I Comuni stentano a passare dalla sperimentazione all’operatività, per un insieme di cause, prima fra tutte la carenza di risorse economiche.
Il contributo dell’Internet of Things per lo sviluppo di progetti Smart City è decisivo, come prova l’esperienza internazionale, ma i Comuni italiani stentano a passare dalla sperimentazione all’operatività, per un insieme di cause evidenziate dall’Osservatorio IoT del Politecnico di Milano, prima fra tutte la carenza di risorse economiche.
In quali ambiti della futura «città intelligente» l’applicazione di soluzioni IoT può rivelarsi utile? Il principale ambito, soprattutto in ottica di razionalizzazione dei costi delle pubbliche amministrazioni, è lo «smart building», cioè il controllo automatizzato delle funzioni di un edificio (climatizzazione, illuminazione e sicurezza, ma non solo) tramite un Building Automation System, al fine di ottimizzare i consumi energetici e monitorare l’edificio per proteggerlo da atti vandalici. L’applicazione a scuole e altri edifici pubblici determinerebbe notevoli risparmi nei costi di gestione.
Tra gli altri ambiti di applicazione, la gestione intelligente dei parcheggi tramite app, finalizzata a minimizzare i temi di ricerca di un parcheggio da parte degli automobilisti e la conseguente congestione del traffico; il monitoraggio intelligente dei cestini di arredo urbano, in modo da ottimizzare le fasi di raccolta; l’illuminazione pubblica, con il passaggio al telecontrollo intelligente di intere linee e singoli lampioni, sempre allo scopo di ottimizzare i costi preservando il livello di servizio, contrariamente a quello che si verifica con i c.d. distacchi a scacchiera.
Eppure, sebbene la ricerca del Politecnico evidenzi che il 53% dei Comuni italiani ha attualmente allo studio o in fase di sperimentazione progetti di IoT in ambito Smart City, le amministrazioni faticano a rendere operative le sperimentazioni e ad estenderle all’intero tessuto urbano, per carenza di risorse economiche, ma anche di capacità progettuale e di risorse umane.

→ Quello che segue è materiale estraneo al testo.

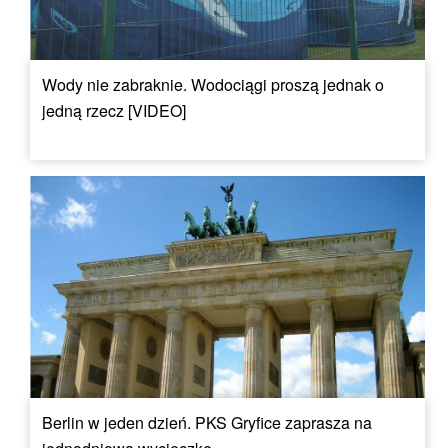
Wody nie zabraknie. Wodociągi proszą jednak o
jedną rzecz [VIDEO]
Berlin w jeden dzień. PKS Gryfice zaprasza na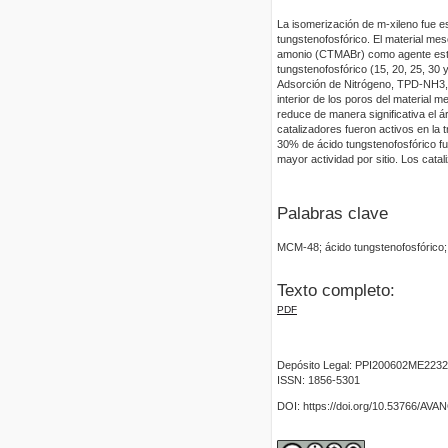
La isomerización de m-xileno fue 
tungstenofosfórico. El material mes
amonio (CTMABr) como agente estru
tungstenofosfórico (15, 20, 25, 30
Adsorción de Nitrógeno, TPD-NH3, 
interior de los poros del material m
reduce de manera significativa el á
catalizadores fueron activos en la 
30% de ácido tungstenofosfórico fue
mayor actividad por sitio. Los catal
Palabras clave
MCM-48; ácido tungstenofosfórico; 
Texto completo:
PDF
Depósito Legal: PPI200602ME2232
ISSN: 1856-5301
DOI: https://doi.org/10.53766/AV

In una fase storica, quella attuale, particolarmente favorevole. Infatti, cresce la diffusione, soprattutto all’estero, delle reti LPWA (Low Power Wide Area), utilizzate per connettere gli oggetti. Reti caratterizzate da basse velocità e scambio di poche decine o centinaia di bit, di modo che la durata delle batterie che alimentano la sensoristica può oltrepassare i 10 anni. Il vantaggio delle reti LPWA, che rappresentano lo standard per l’IoT, è quello di rendere superflua l’installazione di reti dedicate, semplificando radicalmente la progettazione di nuove applicazioni. Sfortunatamente, anche su questo fronte, l’Italia mostra una sostanziale arretratezza.